● Listed records
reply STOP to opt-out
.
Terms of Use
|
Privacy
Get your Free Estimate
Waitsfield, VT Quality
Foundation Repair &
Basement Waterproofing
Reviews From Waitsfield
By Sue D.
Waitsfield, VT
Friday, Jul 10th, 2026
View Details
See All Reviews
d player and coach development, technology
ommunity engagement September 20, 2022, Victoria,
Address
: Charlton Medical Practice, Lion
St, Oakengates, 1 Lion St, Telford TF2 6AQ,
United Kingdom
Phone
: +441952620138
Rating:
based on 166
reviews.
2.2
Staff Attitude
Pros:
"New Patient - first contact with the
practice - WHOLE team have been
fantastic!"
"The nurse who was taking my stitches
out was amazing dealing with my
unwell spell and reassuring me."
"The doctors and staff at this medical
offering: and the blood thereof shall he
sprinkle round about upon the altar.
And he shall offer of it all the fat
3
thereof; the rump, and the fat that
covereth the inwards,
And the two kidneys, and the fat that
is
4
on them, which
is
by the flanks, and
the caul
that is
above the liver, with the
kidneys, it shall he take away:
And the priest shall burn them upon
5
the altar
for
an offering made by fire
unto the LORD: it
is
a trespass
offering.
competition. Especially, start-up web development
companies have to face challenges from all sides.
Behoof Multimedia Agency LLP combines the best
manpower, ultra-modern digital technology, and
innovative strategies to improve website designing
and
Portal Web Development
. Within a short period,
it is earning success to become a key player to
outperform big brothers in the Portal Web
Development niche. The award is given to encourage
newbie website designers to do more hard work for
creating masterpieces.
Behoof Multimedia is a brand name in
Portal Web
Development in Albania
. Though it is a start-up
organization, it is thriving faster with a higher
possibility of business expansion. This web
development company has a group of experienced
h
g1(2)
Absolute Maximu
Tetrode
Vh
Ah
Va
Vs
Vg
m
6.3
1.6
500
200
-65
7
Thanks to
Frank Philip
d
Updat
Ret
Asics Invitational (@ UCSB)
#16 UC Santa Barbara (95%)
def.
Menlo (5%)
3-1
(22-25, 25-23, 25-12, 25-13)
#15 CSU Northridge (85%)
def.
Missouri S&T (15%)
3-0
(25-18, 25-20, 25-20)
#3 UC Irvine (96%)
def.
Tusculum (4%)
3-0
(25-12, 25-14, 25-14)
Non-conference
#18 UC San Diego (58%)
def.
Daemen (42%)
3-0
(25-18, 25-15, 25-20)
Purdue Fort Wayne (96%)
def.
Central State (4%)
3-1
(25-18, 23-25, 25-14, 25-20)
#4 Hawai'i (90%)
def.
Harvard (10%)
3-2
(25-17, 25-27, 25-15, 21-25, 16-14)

● Task objective
Could you print the material above once more, exactly as it stands?

● Solution for this exercise
reply STOP to opt-out
.
Terms of Use
|
Privacy
Get your Free Estimate
Waitsfield, VT Quality
Foundation Repair &
Basement Waterproofing
Reviews From Waitsfield
By Sue D.
Waitsfield, VT
Friday, Jul 10th, 2026
View Details
See All Reviews
d player and coach development, technology
ommunity engagement September 20, 2022, Victoria,
Address
: Charlton Medical Practice, Lion
St, Oakengates, 1 Lion St, Telford TF2 6AQ,
United Kingdom
Phone
: +441952620138
Rating:
based on 166
reviews.
2.2
Staff Attitude
Pros:
"New Patient - first contact with the
practice - WHOLE team have been
fantastic!"
"The nurse who was taking my stitches
out was amazing dealing with my
unwell spell and reassuring me."
"The doctors and staff at this medical
offering: and the blood thereof shall he
sprinkle round about upon the altar.
And he shall offer of it all the fat
3
thereof; the rump, and the fat that
covereth the inwards,
And the two kidneys, and the fat that
is
4
on them, which
is
by the flanks, and
the caul
that is
above the liver, with the
kidneys, it shall he take away:
And the priest shall burn them upon
5
the altar
for
an offering made by fire
unto the LORD: it
is
a trespass
offering.
competition. Especially, start-up web development
companies have to face challenges from all sides.
Behoof Multimedia Agency LLP combines the best
manpower, ultra-modern digital technology, and
innovative strategies to improve website designing
and
Portal Web Development
. Within a short period,
it is earning success to become a key player to
outperform big brothers in the Portal Web
Development niche. The award is given to encourage
newbie website designers to do more hard work for
creating masterpieces.
Behoof Multimedia is a brand name in
Portal Web
Development in Albania
. Though it is a start-up
organization, it is thriving faster with a higher
possibility of business expansion. This web
development company has a group of experienced
h
g1(2)
Absolute Maximu
Tetrode
Vh
Ah
Va
Vs
Vg
m
6.3
1.6
500
200
-65
7
Thanks to
Frank Philip
d
Updat
Ret
Asics Invitational (@ UCSB)
#16 UC Santa Barbara (95%)
def.
Menlo (5%)
3-1
(22-25, 25-23, 25-12, 25-13)
#15 CSU Northridge (85%)
def.
Missouri S&T (15%)
3-0
(25-18, 25-20, 25-20)
#3 UC Irvine (96%)
def.
Tusculum (4%)
3-0
(25-12, 25-14, 25-14)
Non-conference
#18 UC San Diego (58%)
def.
Daemen (42%)
3-0
(25-18, 25-15, 25-20)
Purdue Fort Wayne (96%)
def.
Central State (4%)
3-1
(25-18, 23-25, 25-14, 25-20)
#4 Hawai'i (90%)
def.
Harvard (10%)
3-2
(25-17, 25-27, 25-15, 21-25, 16-14)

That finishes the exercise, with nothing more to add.